Snowfall means shoveling the walks, steps, and sometimes the roof. It means blowing the laneway. It means cleaning off the car before you drive down said laneway in search of picturesque snow covered scenes.
Grumble. Grumble. Grumble.
Here’s how you can add a little bit of joy when working the snow brush over your car’s windshield for the thousandth time this winter. As you brush off your car, little bits of snow inevitably get left on the glass. If the conditions are right, usually a bit of heat from the sun or a running car, these bits of snow will start slowly sliding down the windshield.
When it does, look closely.
Thin Film Interference, aka that which makes soap bubbles pretty.
As the snow slides, it sometimes leave behind a very thin film of water. There is an optical effect called “thin film interference,” which in short means light waves bounce off the top and bottom surfaces of our thin film and under the right conditions make friends on the way back to our eyes, resulting in pretty colours. We won’t worry about the physics behind this, but it is the same phenomenon responsible for the colours you’ll see in soap bubbles or oil slicks. It’s these pretty colours we’re after.
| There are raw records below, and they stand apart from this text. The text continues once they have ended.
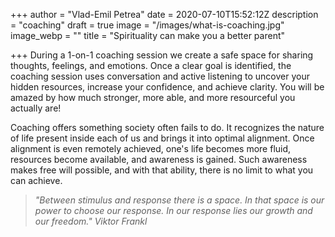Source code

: +++
author = "Vlad-Emil Petrea"
date = 2020-07-10T15:52:12Z
description = "coaching"
draft = true
image = "/images/what-is-coaching.jpg"
image_webp = ""
title = "Spirituality can make you a better parent"

+++
During a 1-on-1 coaching session we create a safe space for sharing thoughts, feelings, and emotions. Once a clear goal is identified, the coaching session uses conversation and active listening to uncover your hidden resources, increase your confidence, and achieve clarity. You will be amazed by how much stronger, more able, and more resourceful you actually are!

Coaching offers something society often fails to do. It recognizes the nature of life present inside each of us and brings it into optimal alignment. Once alignment is even remotely achieved, one's life becomes more fluid, resources become available, and awareness is gained. Such awareness makes free will possible, and with that ability, there is no limit to what you can achieve.

> _"Between stimulus and response there is a space. In that space is our power to choose our response. In our response lies our growth and our freedom." Viktor Frankl_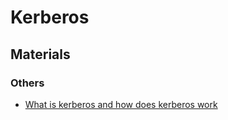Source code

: # Kerberos

## Materials
### Others
* [What is kerberos and how does kerberos work](https://www.slashroot.in/what-is-kerberos-and-how-does-kerberos-work)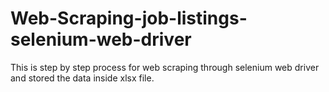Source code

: # Web-Scraping-job-listings-selenium-web-driver
This is step by step process for web scraping through selenium web driver and stored the data inside xlsx file.
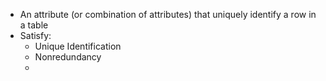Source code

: - An attribute (or combination of attributes) that uniquely identify a row in a table
- Satisfy:
	- Unique Identification
	- Nonredundancy
	- 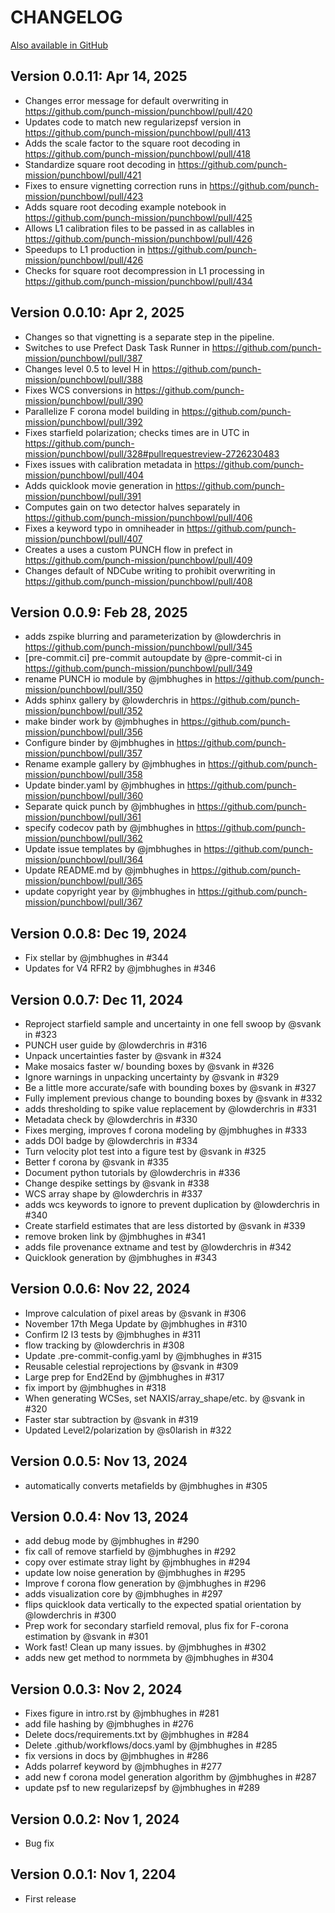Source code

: # CHANGELOG

[Also available in GitHub](https://github.com/punch-mission/punchbowl/releases)

## Version 0.0.11: Apr 14, 2025

- Changes error message for default overwriting in https://github.com/punch-mission/punchbowl/pull/420
- Updates code to match new regularizepsf version in https://github.com/punch-mission/punchbowl/pull/413
- Adds the scale factor to the square root decoding in https://github.com/punch-mission/punchbowl/pull/418
- Standardize square root decoding in https://github.com/punch-mission/punchbowl/pull/421
- Fixes to ensure vignetting correction runs in https://github.com/punch-mission/punchbowl/pull/423
- Adds square root decoding example notebook in https://github.com/punch-mission/punchbowl/pull/425
- Allows L1 calibration files to be passed in as callables in https://github.com/punch-mission/punchbowl/pull/426
- Speedups to L1 production in https://github.com/punch-mission/punchbowl/pull/426
- Checks for square root decompression in L1 processing in https://github.com/punch-mission/punchbowl/pull/434

## Version 0.0.10: Apr 2, 2025

- Changes so that vignetting is a separate step in the pipeline.
- Switches to use Prefect Dask Task Runner in https://github.com/punch-mission/punchbowl/pull/387
- Changes level 0.5 to level H in https://github.com/punch-mission/punchbowl/pull/388
- Fixes WCS conversions in https://github.com/punch-mission/punchbowl/pull/390
- Parallelize F corona model building in https://github.com/punch-mission/punchbowl/pull/392
- Fixes starfield polarization; checks times are in UTC in https://github.com/punch-mission/punchbowl/pull/328#pullrequestreview-2726230483
- Fixes issues with calibration metadata in https://github.com/punch-mission/punchbowl/pull/404
- Adds quicklook movie generation in https://github.com/punch-mission/punchbowl/pull/391
- Computes gain on two detector halves separately in https://github.com/punch-mission/punchbowl/pull/406
- Fixes a keyword typo in omniheader in https://github.com/punch-mission/punchbowl/pull/407
- Creates a uses a custom PUNCH flow in prefect in https://github.com/punch-mission/punchbowl/pull/409
- Changes default of NDCube writing to prohibit overwriting in https://github.com/punch-mission/punchbowl/pull/408

## Version 0.0.9: Feb 28, 2025

* adds zspike blurring and parameterization by @lowderchris in https://github.com/punch-mission/punchbowl/pull/345
* [pre-commit.ci] pre-commit autoupdate by @pre-commit-ci in https://github.com/punch-mission/punchbowl/pull/349
* rename PUNCH io module by @jmbhughes in https://github.com/punch-mission/punchbowl/pull/350
* Adds sphinx gallery by @lowderchris in https://github.com/punch-mission/punchbowl/pull/352
* make binder work by @jmbhughes in https://github.com/punch-mission/punchbowl/pull/356
* Configure binder by @jmbhughes in https://github.com/punch-mission/punchbowl/pull/357
* Rename example gallery by @jmbhughes in https://github.com/punch-mission/punchbowl/pull/358
* Update binder.yaml by @jmbhughes in https://github.com/punch-mission/punchbowl/pull/360
* Separate quick punch by @jmbhughes in https://github.com/punch-mission/punchbowl/pull/361
* specify codecov path by @jmbhughes in https://github.com/punch-mission/punchbowl/pull/362
* Update issue templates by @jmbhughes in https://github.com/punch-mission/punchbowl/pull/364
* Update README.md by @jmbhughes in https://github.com/punch-mission/punchbowl/pull/365
* update copyright year by @jmbhughes in https://github.com/punch-mission/punchbowl/pull/367

## Version 0.0.8: Dec 19, 2024

- Fix stellar by @jmbhughes in #344
- Updates for V4 RFR2 by @jmbhughes in #346

## Version 0.0.7: Dec 11, 2024

- Reproject starfield sample and uncertainty in one fell swoop by @svank in #323
- PUNCH user guide by @lowderchris in #316
- Unpack uncertainties faster by @svank in #324
- Make mosaics faster w/ bounding boxes by @svank in #326
- Ignore warnings in unpacking uncertainty by @svank in #329
- Be a little more accurate/safe with bounding boxes by @svank in #327
- Fully implement previous change to bounding boxes by @svank in #332
- adds thresholding to spike value replacement by @lowderchris in #331
- Metadata check by @lowderchris in #330
- Fixes merging, improves f corona modeling by @jmbhughes in #333
- adds DOI badge by @lowderchris in #334
- Turn velocity plot test into a figure test by @svank in #325
- Better f corona by @svank in #335
- Document python tutorials by @lowderchris in #336
- Change despike settings by @svank in #338
- WCS array shape by @lowderchris in #337
- adds wcs keywords to ignore to prevent duplication by @lowderchris in #340
- Create starfield estimates that are less distorted by @svank in #339
- remove broken link by @jmbhughes in #341
- adds file provenance extname and test by @lowderchris in #342
- Quicklook generation by @jmbhughes in #343

## Version 0.0.6: Nov 22, 2024

- Improve calculation of pixel areas by @svank in #306
- November 17th Mega Update by @jmbhughes in #310
- Confirm l2 l3 tests by @jmbhughes in #311
- flow tracking by @lowderchris in #308
- Update .pre-commit-config.yaml by @jmbhughes in #315
- Reusable celestial reprojections by @svank in #309
- Large prep for End2End by @jmbhughes in #317
- fix import by @jmbhughes in #318
- When generating WCSes, set NAXIS/array_shape/etc. by @svank in #320
- Faster star subtraction by @svank in #319
- Updated Level2/polarization by @s0larish in #322

## Version 0.0.5: Nov 13, 2024

- automatically converts metafields by @jmbhughes in #305

## Version 0.0.4: Nov 13, 2024

- add debug mode by @jmbhughes in #290
- fix call of remove starfield by @jmbhughes in #292
- copy over estimate stray light by @jmbhughes in #294
- update low noise generation by @jmbhughes in #295
- Improve f corona flow generation by @jmbhughes in #296
- adds visualization core by @jmbhughes in #297
- flips quicklook data vertically to the expected spatial orientation by @lowderchris in #300
- Prep work for secondary starfield removal, plus fix for F-corona estimation by @svank in #301
- Work fast! Clean up many issues. by @jmbhughes in #302
- adds new get method to normmeta by @jmbhughes in #304

## Version 0.0.3: Nov 2, 2024

- Fixes figure in intro.rst by @jmbhughes in #281
- add file hashing by @jmbhughes in #276
- Delete docs/requirements.txt by @jmbhughes in #284
- Delete .github/workflows/docs.yaml by @jmbhughes in #285
- fix versions in docs by @jmbhughes in #286
- Adds polarref keyword by @jmbhughes in #277
- add new f corona model generation algorithm by @jmbhughes in #287
- update psf to new regularizepsf by @jmbhughes in #289

## Version 0.0.2: Nov 1, 2024

- Bug fix

## Version 0.0.1: Nov 1, 2204

- First release
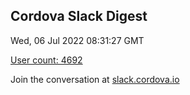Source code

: ## Cordova Slack Digest
Wed, 06 Jul 2022 08:31:27 GMT

[User count: 4692](https://cordova.slack.com/)


Join the conversation at [slack.cordova.io](http://slack.cordova.io/)

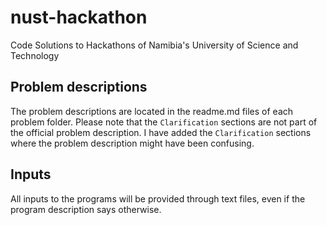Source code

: # nust-hackathon

Code Solutions to Hackathons of Namibia's University of Science and Technology

## Problem descriptions

The problem descriptions are located in the readme.md files of each problem 
folder. Please note that the `Clarification` sections are not part of the 
official problem description. I have added the `Clarification` sections where 
the problem description might have been confusing.

## Inputs

All inputs to the programs will be provided through text files, even if the 
program description says otherwise.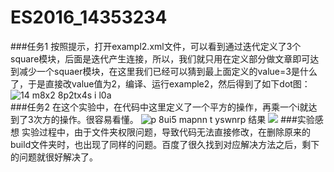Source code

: # ES2016_14353234

###任务1
  按照提示，打开exampl2.xml文件，可以看到通过迭代定义了3个square模块，后面是迭代产生连接，所以，我们就只用在定义部分做文章即可达到减少一个squaer模块，在这里我们已经可以猜到最上面定义的value=3是什么了，于是直接改value值为2，编译、运行example2，然后得到了如下dot图：  
  ![14 m8x2 8p2tx4s i l0a](https://cloud.githubusercontent.com/assets/22138660/19432720/66f607fc-9490-11e6-86cd-4a90846fdc82.png)  
###任务2
  在这个实验中，在代码中这里定义了一个平方的操作，再乘一个i就达到了3次方的操作。很容易看懂。
  ![p 8ui5 mapnn t yswnrp](https://cloud.githubusercontent.com/assets/22138660/19433295/a5e8c344-9492-11e6-829b-66bd5dbfaf1b.png)
  结果
  ![](https://cloud.githubusercontent.com/assets/22138660/19432441/2632c4d6-948f-11e6-90e7-40af02392a74.png)
###实验感想
  实验过程中，由于文件夹权限问题，导致代码无法直接修改，在删除原来的build文件夹时，也出现了同样的问题。百度了很久找到对应解决方法之后，剩下的问题就很好解决了。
It takes a thin film for this to work, if the windshield is too warm and melting the snow too fast, you’ll just get colourless wet. If the snow is tumbling and not sliding, you just get a mini colourless avalanche (fun in its own right).
When the conditions are just right, you can get enough colour to liven up any white winter day:
The colour variations we see depend on the thickness of the film. In the next photo, the brighter, more vibrant colours down the centre are the thinnest layers. The slightly pukey and faded greens and pinks on the sides are thicker layers:
These colours don’t last long. The water quickly coalesces into thicker films, droplets, or outright evaporates (especially if it’s windy). The patterns are constantly shifting, so look quickly … and look closely! All the photos here are tiny sections, mostly 24mm or so on the long side.
A few tips for fellow photographers
A key with these photos – we’re looking at directly reflected light. Think of it like photographing a mirror and trying to have a uniform light source entirely fill the reflection. To do this, we need our camera at a slight angle to the glass and a biggish light source to the side, this will give the interesting colours when exploiting thin film interference (back lighting is doomed to failure!).
I use a miniature homemade soft box a few centimetres away from the glass, just to the side of my lens, but the lighting from an overcast day will be serviceable in a pinch (hooray for cloudy winter days?). The diagram exaggerates the angles, in practice you’re also fighting to have the camera as perpendicular to the glass as possible to help keep the surface of the glass in focus.
Make your own funky ephemeral patterns
There’s no reason to make gravity do all the work either, I’ve spent more time than I care to admit sliding chunks of snow around on pieces of glass. Some experimentation will be required, but with the right snow and speed you can get the pretty. Think of it as a different kind of ‘snow brush’, one that lets you make your own funky ephemeral patterns.
Warning! This can make the 5 minute job of brushing off the car turn into a 50 minute job, but way more fun.
Second Warning! Beware the ramifications of letting the neighbours see you staring intently at the windshield while giggling gleefully! Macro photographers in the crowd should be used to this stigma.